Bonsai for balcony gardens – tips for maintenance and
This is the last in the ‘Introduction to Bonsai’ series from Chris Xepapas at Heritage Bonsai. He refers to the importance of the root structure in bonsai – not only from a horticultural perspective, but also because the visible root structure is a vital aspect of the appearance of a good bonsai – with no visible roots it will look a bit like a totem pole rather than a miniature tree. The roots should be radially spaced around the trunk and those at the front should be particularly pleasing in appearance.
In this blog we will address the most over looked topic, root development. The key to a good bonsai is a healthy root system; it allows you to experiment with more daring techniques, while helping your tree cope with the stress.
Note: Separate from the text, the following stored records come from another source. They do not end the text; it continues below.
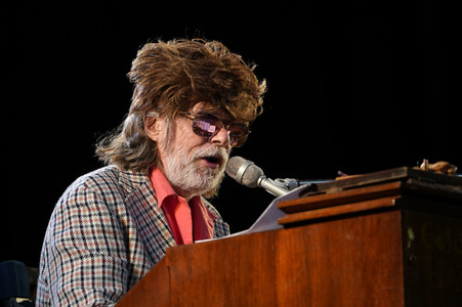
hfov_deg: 5.5
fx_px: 4822
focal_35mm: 376
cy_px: 154
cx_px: 231
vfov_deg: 3.7
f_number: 6.3
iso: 2000
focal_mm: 376
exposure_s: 1/250
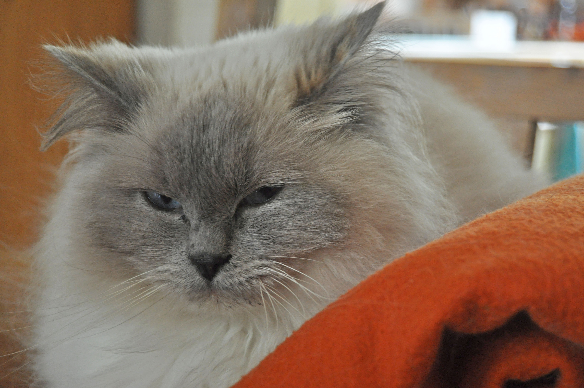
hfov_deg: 26.0
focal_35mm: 78
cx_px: 292
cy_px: 194
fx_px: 1264
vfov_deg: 17.4
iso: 1000
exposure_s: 1/30
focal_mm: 52
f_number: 5.6
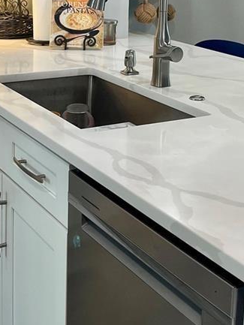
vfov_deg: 26.3
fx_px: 676
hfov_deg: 20.4
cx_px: 126
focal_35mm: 72
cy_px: 46
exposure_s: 1/120
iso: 125
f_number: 1.6
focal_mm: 5.1
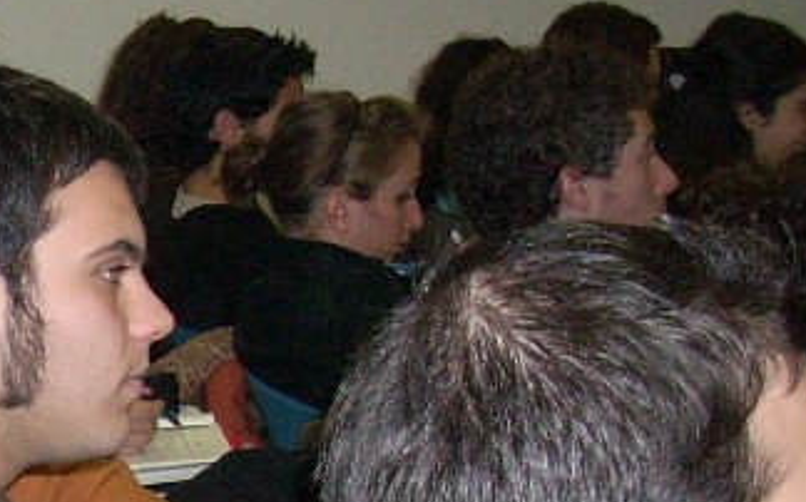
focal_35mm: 124
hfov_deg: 15.7
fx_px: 2722
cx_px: -328
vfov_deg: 10.5
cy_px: 462
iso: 259
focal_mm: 6.2
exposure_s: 1/60
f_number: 2.8
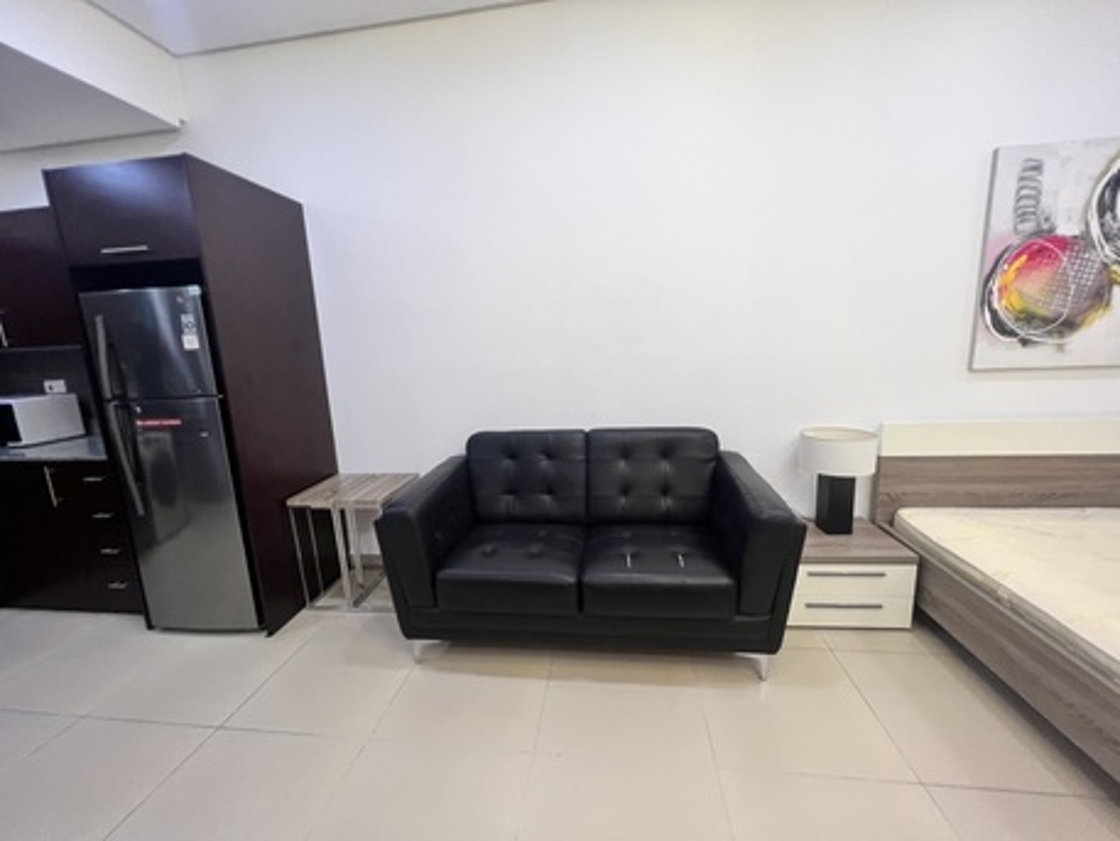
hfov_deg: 106.2
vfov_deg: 89.9
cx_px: 560
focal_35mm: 13
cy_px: 420
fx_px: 421
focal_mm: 1.57
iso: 125
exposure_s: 1/50
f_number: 1.8
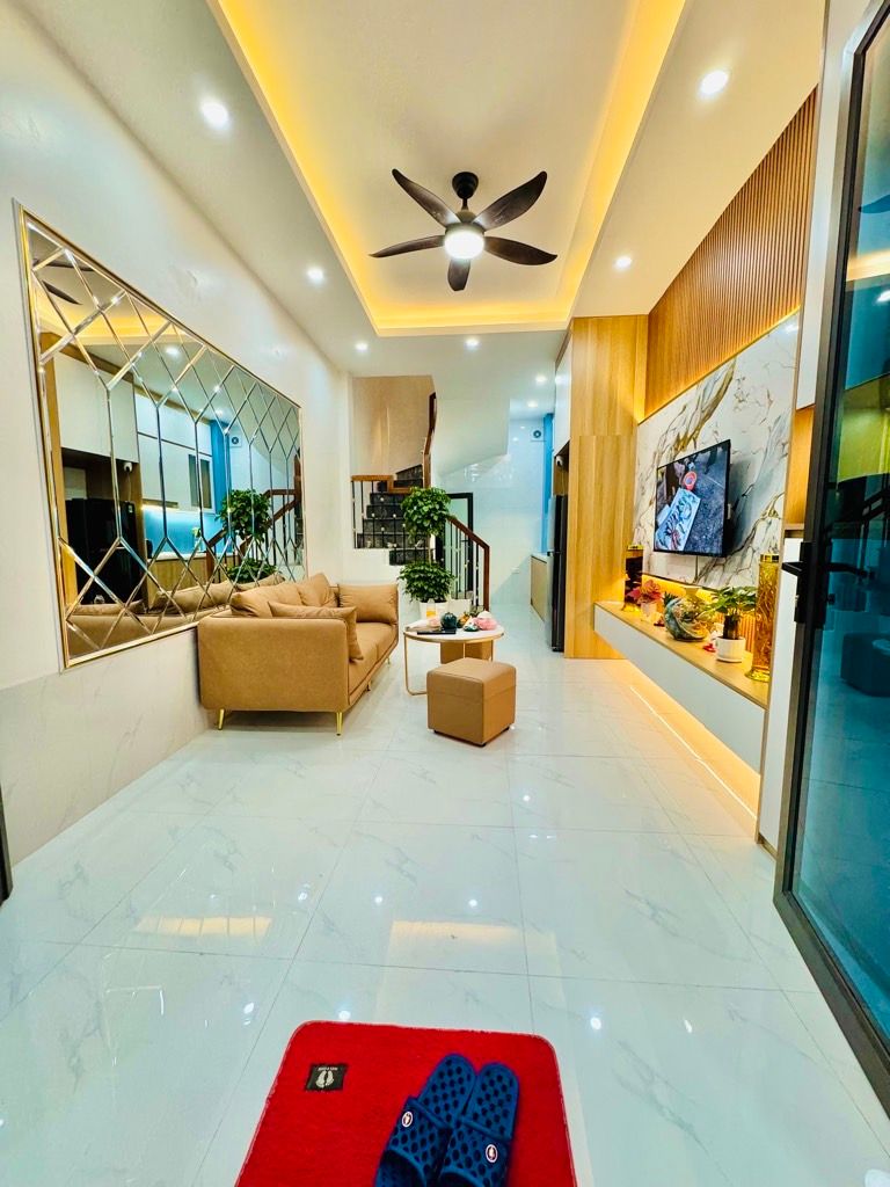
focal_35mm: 14
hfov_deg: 85.7
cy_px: 594
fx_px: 480
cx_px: 445
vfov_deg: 102.1
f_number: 2.2
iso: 160
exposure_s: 1/100
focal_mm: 2.22
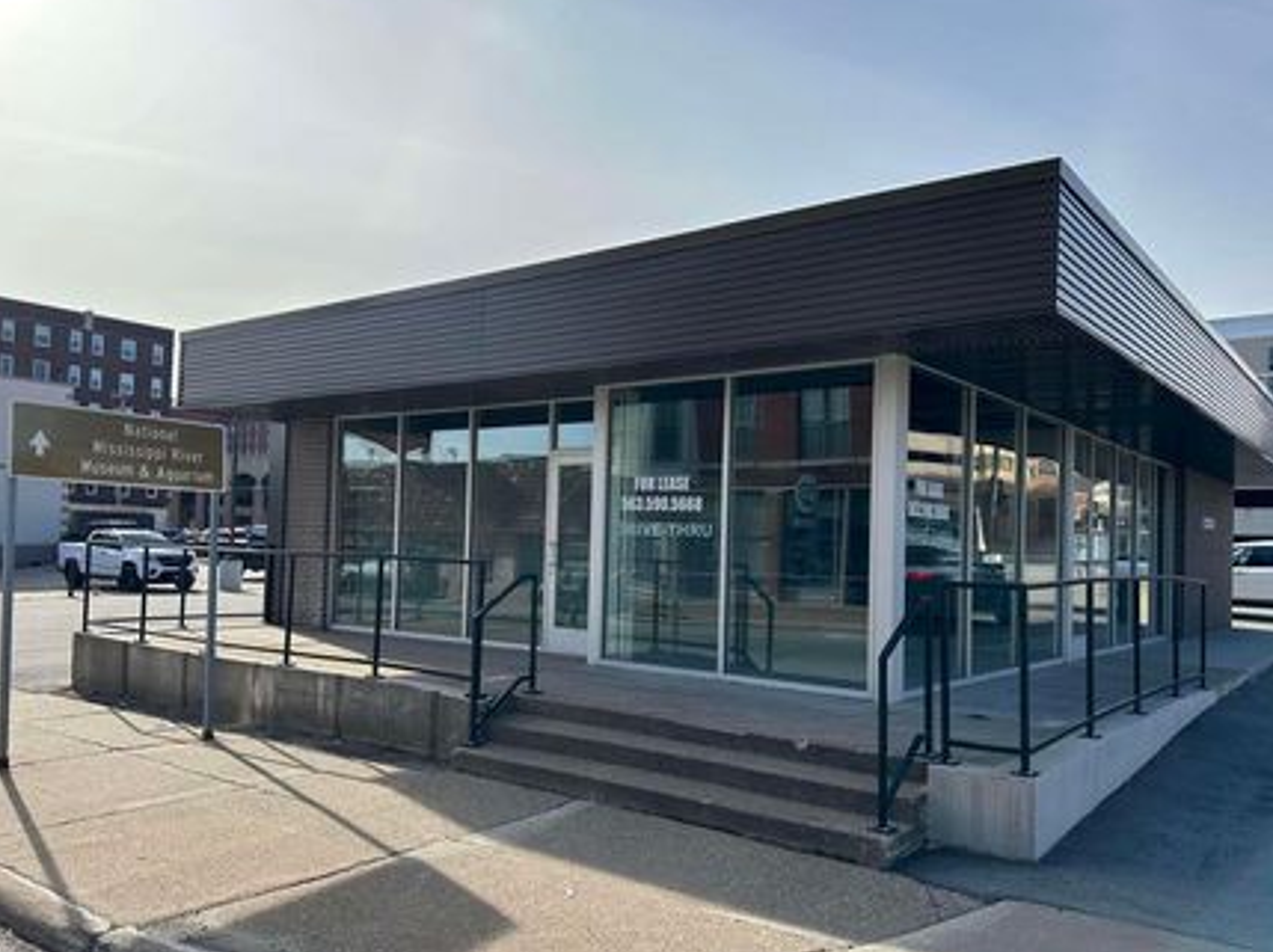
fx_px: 1029
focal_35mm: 28
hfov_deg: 63.4
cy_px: 512
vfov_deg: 49.6
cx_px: 593
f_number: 1.78
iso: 80
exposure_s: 1/4184
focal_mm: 6.86
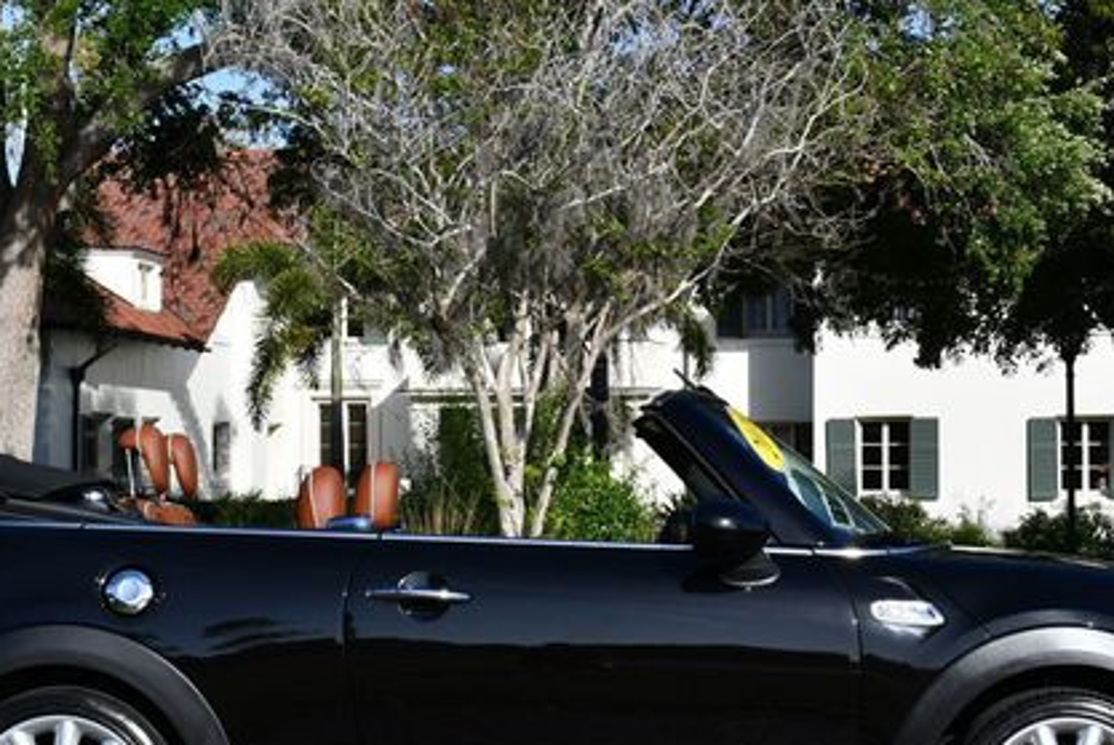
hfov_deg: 22.8
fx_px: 2757
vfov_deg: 15.4
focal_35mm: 89
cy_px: 438
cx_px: 569
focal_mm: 29
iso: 100
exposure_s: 1/250
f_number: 8
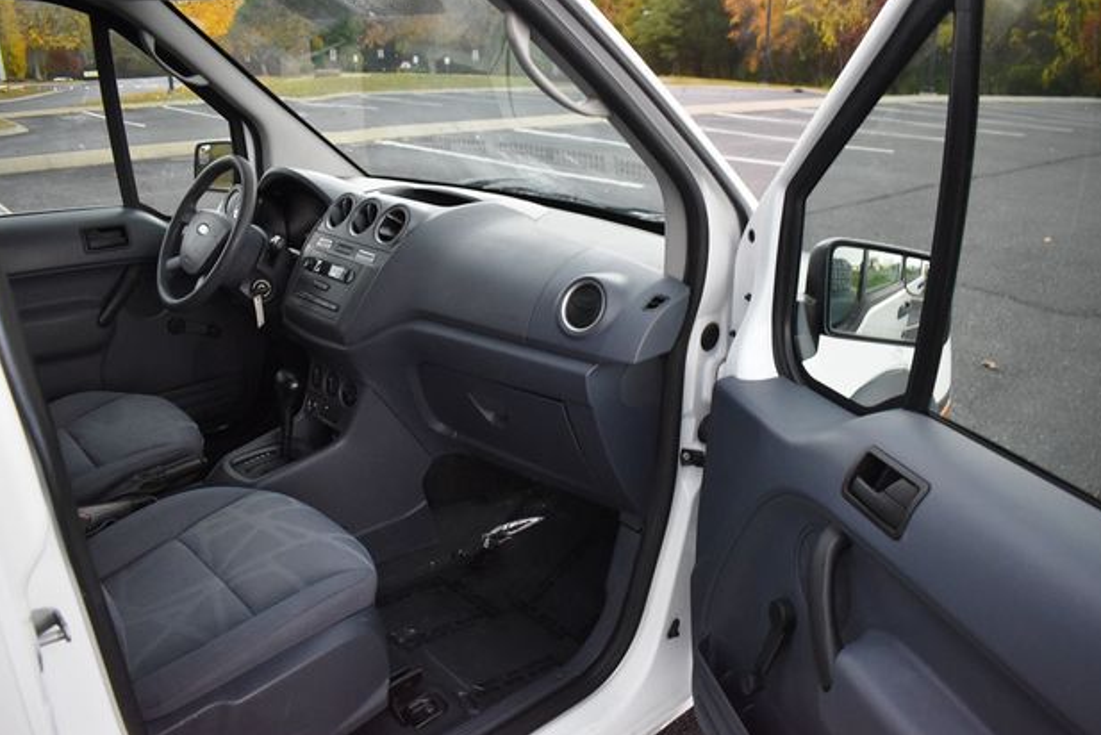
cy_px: 359
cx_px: 557
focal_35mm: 28
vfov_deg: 46.4
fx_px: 857
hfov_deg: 65.4
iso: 1400
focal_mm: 18
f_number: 3.5
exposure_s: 1/125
It is also important to have a good looking surface root structure to enhance the appearance of your bonsai.
Developing a good root system
Whether growing a tree from seed or from a cutting, you need to develop a good root structure from the beginning. A coarse aggregate should be used in the soil mix to promote duplication of the root system, thus creating fibrous rather than long thick roots. The soil mix also has to be well drained but retain enough moisture to keep the plant healthy.
When re-potting your bonsai or developing tree, remove all thick heavy roots making sure you have left enough finer roots to compensate. Some heavily pot bound trees will take several root prunes over a number of years before all larger roots can be removed. Quite frequently you will come across root spiraling on a tree, with masses of roots wrapped around the root ball. This mess must be cut off to proceed. It may seem quite savage, but if the tree looks healthy above ground, then it should survive the process.
How much of the roots should be cut off? On a developing tree you would generally take off 50% of the root structure, keeping in mind that if it is the first root prune, you may have to take off 60% to 70% to get rid of the root spiraling. On a established bonsai you would generally remove 30% of the root ball.
How often do I re-pot a bonsai?
The rule of thumb is that the older a bonsai is the less frequent you re-pot. A bonsai that is 10 years old may need re-potting every 3 years where a bonsai that is 25 years old will be re-potted every 5-6 years. If you are fortunate enough to own a bonsai 50 years old or over, you will only need to re-pot it every 8 years. Make sure that a large size mesh is used in your bonsai pot to cover the holes, not fly screen. Remember that drainage is extremely important, so don’t forget to have a layer of larger rock at the bottom of your pot.
The soil mix required depends on the species of tree and its needs. The general mix used is 40% organic (decomposed pine bark is often used ), 30% peat and 30% coarse aggregate – such as sifted propagation sand. When potting a pine which needs drier conditions, I would use 60% coarse aggregate 20% peat and 20% organic. Try keep the particle size down, with no large pieces of bark or rock. In Japan and other parts of the world, they use a specially prepared clay called Alkamada. This is used with no other additives, only the particle size will vary for different size trees. Because of quarantine laws, it is very hard to import this product and it’s also not very cost effective.